To get the bleeding edge version from GitHub:

pip install git+https://github.com/NLeSC/xtas.git

For installing from local source (if you want to modify xtas), see Extending xtas.

Try it out in a Python shell:

>>> from xtas.tasks import tokenize
>>> tokenize("Hello, world!")
[u'Hello', u',', u'world', u'!']

If you only want to use xtas as a library on your local machine, you’re done. Check the API reference for what xtas can do.

Distributed xtas¶

To run xtas in distributed mode, you need to have RabbitMQ and, optionally, Elasticsearch running on some machine. xtas by default assumes that these are running locally on their standard ports. If they are not, run:

python -m xtas.make_config

and edit the generated configuration file, xtas_config.py, to point xtas to RabbitMQ BROKER_URL (see Celery configuration for details) and Elasticsearch. Make sure this file is somewhere in your PYTHONPATH (test this with python -c 'import xtas_config').
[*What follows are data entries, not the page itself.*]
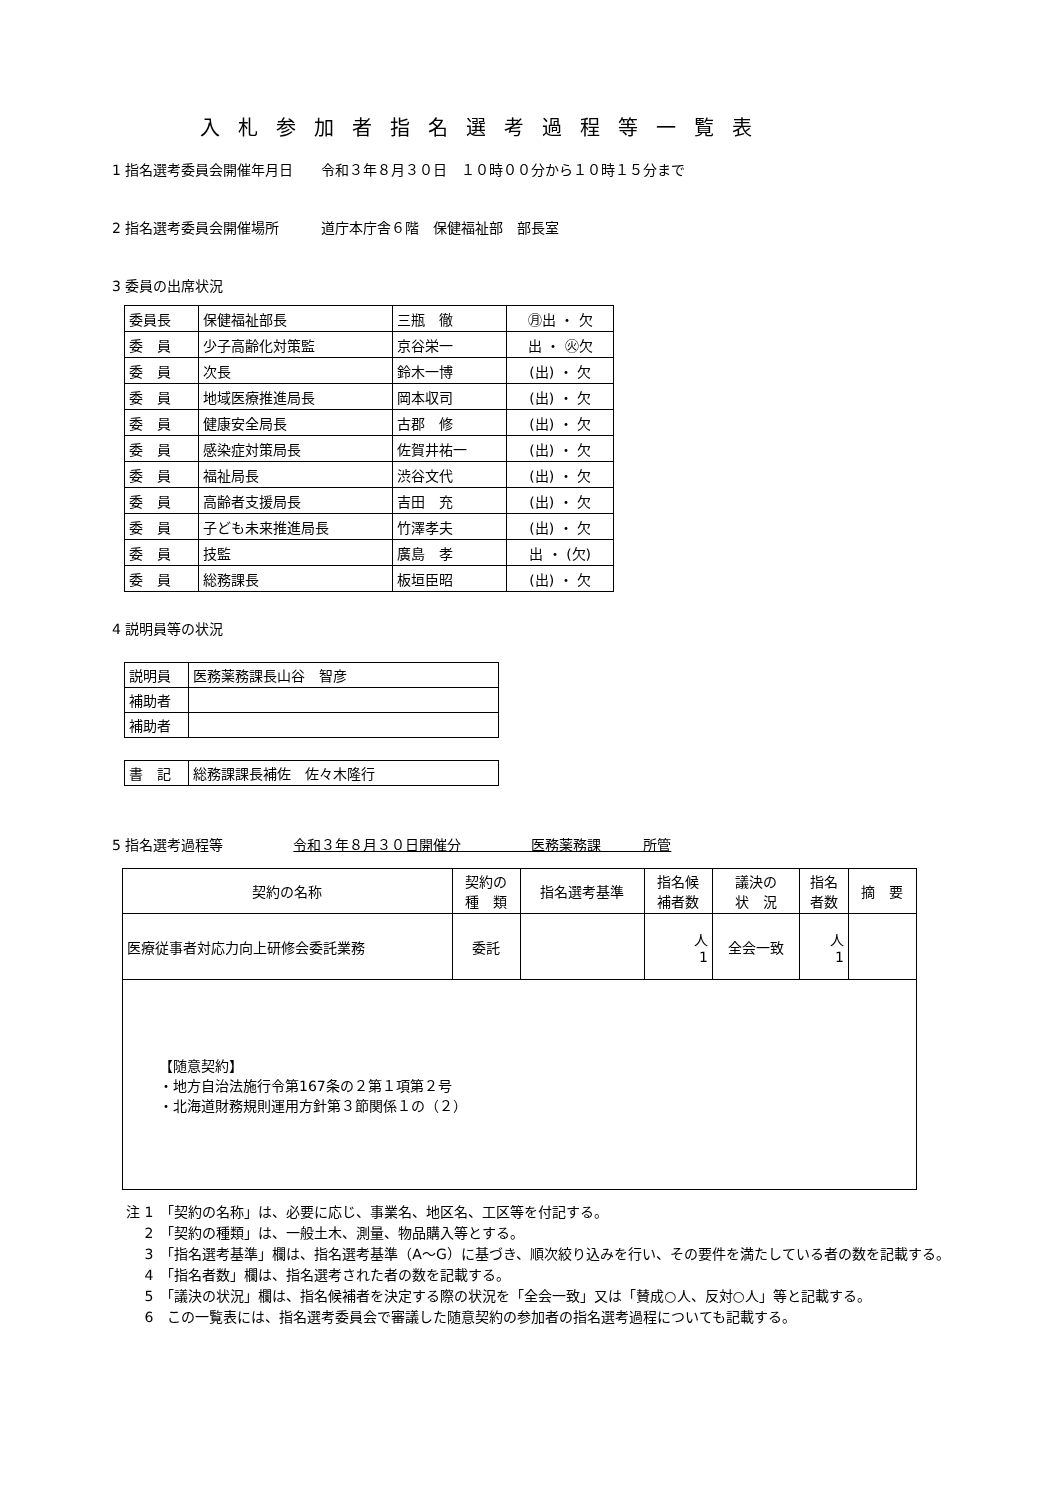入札参加者指名選考過程等一覧表
1 指名選考委員会開催年月日　　令和３年８月３０日　１０時００分から１０時１５分まで
2 指名選考委員会開催場所　　　道庁本庁舎６階　保健福祉部　部長室
3 委員の出席状況
| 委員長 | 保健福祉部長 | 三瓶 徹 | ㊊出 ・ 欠 |
| 委 員 | 少子高齢化対策監 | 京谷栄一 | 出 ・ ㊋欠 |
| 委 員 | 次長 | 鈴木一博 | (出) ・ 欠 |
| 委 員 | 地域医療推進局長 | 岡本収司 | (出) ・ 欠 |
| 委 員 | 健康安全局長 | 古郡 修 | (出) ・ 欠 |
| 委 員 | 感染症対策局長 | 佐賀井祐一 | (出) ・ 欠 |
| 委 員 | 福祉局長 | 渋谷文代 | (出) ・ 欠 |
| 委 員 | 高齢者支援局長 | 吉田 充 | (出) ・ 欠 |
| 委 員 | 子ども未来推進局長 | 竹澤孝夫 | (出) ・ 欠 |
| 委 員 | 技監 | 廣島 孝 | 出 ・ (欠) |
| 委 員 | 総務課長 | 板垣臣昭 | (出) ・ 欠 |
4 説明員等の状況
| 説明員 | 医務薬務課長山谷 智彦 |
| 補助者 | |
| 補助者 | |
| 書 記 | 総務課課長補佐 佐々木隆行 |
5 指名選考過程等　　　　　令和３年８月３０日開催分　　　　　医務薬務課　　　所管
| 契約の名称 | 契約の 種 類 | 指名選考基準 | 指名候 補者数 | 議決の 状 況 | 指名 者数 | 摘 要 |
| --- | --- | --- | --- | --- | --- | --- |
| 医療従事者対応力向上研修会委託業務 | 委託 | | 人 1 | 全会一致 | 人 1 | |
| 【随意契約】 ・地方自治法施行令第167条の２第１項第２号 ・北海道財務規則運用方針第３節関係１の（２） | | | | | | |
注 1　「契約の名称」は、必要に応じ、事業名、地区名、工区等を付記する。
　 2　「契約の種類」は、一般土木、測量、物品購入等とする。
　 3　「指名選考基準」欄は、指名選考基準（A～G）に基づき、順次絞り込みを行い、その要件を満たしている者の数を記載する。
　 4　「指名者数」欄は、指名選考された者の数を記載する。
　 5　「議決の状況」欄は、指名候補者を決定する際の状況を「全会一致」又は「賛成○人、反対○人」等と記載する。
　 6　この一覧表には、指名選考委員会で審議した随意契約の参加者の指名選考過程についても記載する。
Then start an xtas worker:

python -m xtas.worker --loglevel=info &

If you want to use the xtas REST API, also start the webserver:

python -m xtas.webserver &

Verify that it works:

curl http://localhost:5000/tasks | python -m json.tool

You should see a list of supported tasks.

Now to perform some actual work, make sure Elasticsearch is populated with documents, and visit a URL such as

http://localhost:5000/run_es/morphy/20news/post/1/text

This runs the Morphy morphological analyzer on the “text” field of “post” 1 in ES index “20news”. After some time, the results from Morphy are written to a child document of this post, that can be obtained using:

curl http://localhost:9200/20news/post__morphy/1?parent=1

You can now run the unittest suite using:

python setup.py test

in the source directory (pip install nose if needed). This requires a running worker process and Elasticsearch. Running the tests first is a good idea, because it will fetch some dependencies (e.g. NLTK models) that will otherwise be fetched on demand.

To learn more about using xtas as a distributed text analysis engine, see the xtas + Elasticsearch tutorial.

Running as a service¶

xtas can be run as a service on Linux. See the directory init.d in the xtas source distribution for example init scripts.